Segment Start: Provided entries

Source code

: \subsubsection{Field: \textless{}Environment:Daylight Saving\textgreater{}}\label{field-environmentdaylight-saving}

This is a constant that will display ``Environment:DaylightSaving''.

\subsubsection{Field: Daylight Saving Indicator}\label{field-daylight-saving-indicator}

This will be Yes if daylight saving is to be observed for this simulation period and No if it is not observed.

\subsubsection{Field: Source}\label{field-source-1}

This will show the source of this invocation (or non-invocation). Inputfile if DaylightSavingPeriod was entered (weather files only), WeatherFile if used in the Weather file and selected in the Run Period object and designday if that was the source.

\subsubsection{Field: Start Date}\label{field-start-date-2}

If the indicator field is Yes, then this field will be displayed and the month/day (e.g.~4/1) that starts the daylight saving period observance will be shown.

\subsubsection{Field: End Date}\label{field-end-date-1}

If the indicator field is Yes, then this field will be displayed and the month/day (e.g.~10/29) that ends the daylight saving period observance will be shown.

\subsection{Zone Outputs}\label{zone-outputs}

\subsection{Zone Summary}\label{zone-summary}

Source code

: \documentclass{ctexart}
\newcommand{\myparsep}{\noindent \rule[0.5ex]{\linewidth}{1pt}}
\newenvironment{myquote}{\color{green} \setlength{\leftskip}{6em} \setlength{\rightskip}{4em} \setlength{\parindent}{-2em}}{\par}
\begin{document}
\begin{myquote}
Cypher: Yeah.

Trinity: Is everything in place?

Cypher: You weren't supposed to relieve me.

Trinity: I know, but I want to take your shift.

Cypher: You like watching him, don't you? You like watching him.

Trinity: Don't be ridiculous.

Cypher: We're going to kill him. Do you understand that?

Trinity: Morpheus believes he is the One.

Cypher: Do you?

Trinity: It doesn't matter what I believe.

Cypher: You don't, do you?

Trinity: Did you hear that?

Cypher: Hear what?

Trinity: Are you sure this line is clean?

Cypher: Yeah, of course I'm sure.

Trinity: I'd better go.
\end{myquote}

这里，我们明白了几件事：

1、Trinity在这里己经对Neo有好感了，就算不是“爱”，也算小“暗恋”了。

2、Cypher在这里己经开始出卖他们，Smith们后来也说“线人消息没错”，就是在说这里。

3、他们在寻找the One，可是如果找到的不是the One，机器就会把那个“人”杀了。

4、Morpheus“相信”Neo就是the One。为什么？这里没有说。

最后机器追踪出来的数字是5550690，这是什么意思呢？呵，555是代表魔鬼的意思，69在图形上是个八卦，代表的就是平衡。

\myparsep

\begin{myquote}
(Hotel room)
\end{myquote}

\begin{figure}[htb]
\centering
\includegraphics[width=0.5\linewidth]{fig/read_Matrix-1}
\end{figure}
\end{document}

Segment End: Provided entries

Each record needs to be duplicated exactly.

Source code

: \subsubsection{Field: \textless{}Environment:Daylight Saving\textgreater{}}\label{field-environmentdaylight-saving}

This is a constant that will display ``Environment:DaylightSaving''.

\subsubsection{Field: Daylight Saving Indicator}\label{field-daylight-saving-indicator}

This will be Yes if daylight saving is to be observed for this simulation period and No if it is not observed.

\subsubsection{Field: Source}\label{field-source-1}

This will show the source of this invocation (or non-invocation). Inputfile if DaylightSavingPeriod was entered (weather files only), WeatherFile if used in the Weather file and selected in the Run Period object and designday if that was the source.

\subsubsection{Field: Start Date}\label{field-start-date-2}

If the indicator field is Yes, then this field will be displayed and the month/day (e.g.~4/1) that starts the daylight saving period observance will be shown.

\subsubsection{Field: End Date}\label{field-end-date-1}

If the indicator field is Yes, then this field will be displayed and the month/day (e.g.~10/29) that ends the daylight saving period observance will be shown.

\subsection{Zone Outputs}\label{zone-outputs}

\subsection{Zone Summary}\label{zone-summary}

Source code

: \documentclass{ctexart}
\newcommand{\myparsep}{\noindent \rule[0.5ex]{\linewidth}{1pt}}
\newenvironment{myquote}{\color{green} \setlength{\leftskip}{6em} \setlength{\rightskip}{4em} \setlength{\parindent}{-2em}}{\par}
\begin{document}
\begin{myquote}
Cypher: Yeah.

Trinity: Is everything in place?

Cypher: You weren't supposed to relieve me.

Trinity: I know, but I want to take your shift.

Cypher: You like watching him, don't you? You like watching him.

Trinity: Don't be ridiculous.

Cypher: We're going to kill him. Do you understand that?

Trinity: Morpheus believes he is the One.

Cypher: Do you?

Trinity: It doesn't matter what I believe.

Cypher: You don't, do you?

Trinity: Did you hear that?

Cypher: Hear what?

Trinity: Are you sure this line is clean?

Cypher: Yeah, of course I'm sure.

Trinity: I'd better go.
\end{myquote}

这里，我们明白了几件事：

1、Trinity在这里己经对Neo有好感了，就算不是“爱”，也算小“暗恋”了。

2、Cypher在这里己经开始出卖他们，Smith们后来也说“线人消息没错”，就是在说这里。

3、他们在寻找the One，可是如果找到的不是the One，机器就会把那个“人”杀了。

4、Morpheus“相信”Neo就是the One。为什么？这里没有说。

最后机器追踪出来的数字是5550690，这是什么意思呢？呵，555是代表魔鬼的意思，69在图形上是个八卦，代表的就是平衡。

\myparsep

\begin{myquote}
(Hotel room)
\end{myquote}

\begin{figure}[htb]
\centering
\includegraphics[width=0.5\linewidth]{fig/read_Matrix-1}
\end{figure}
\end{document}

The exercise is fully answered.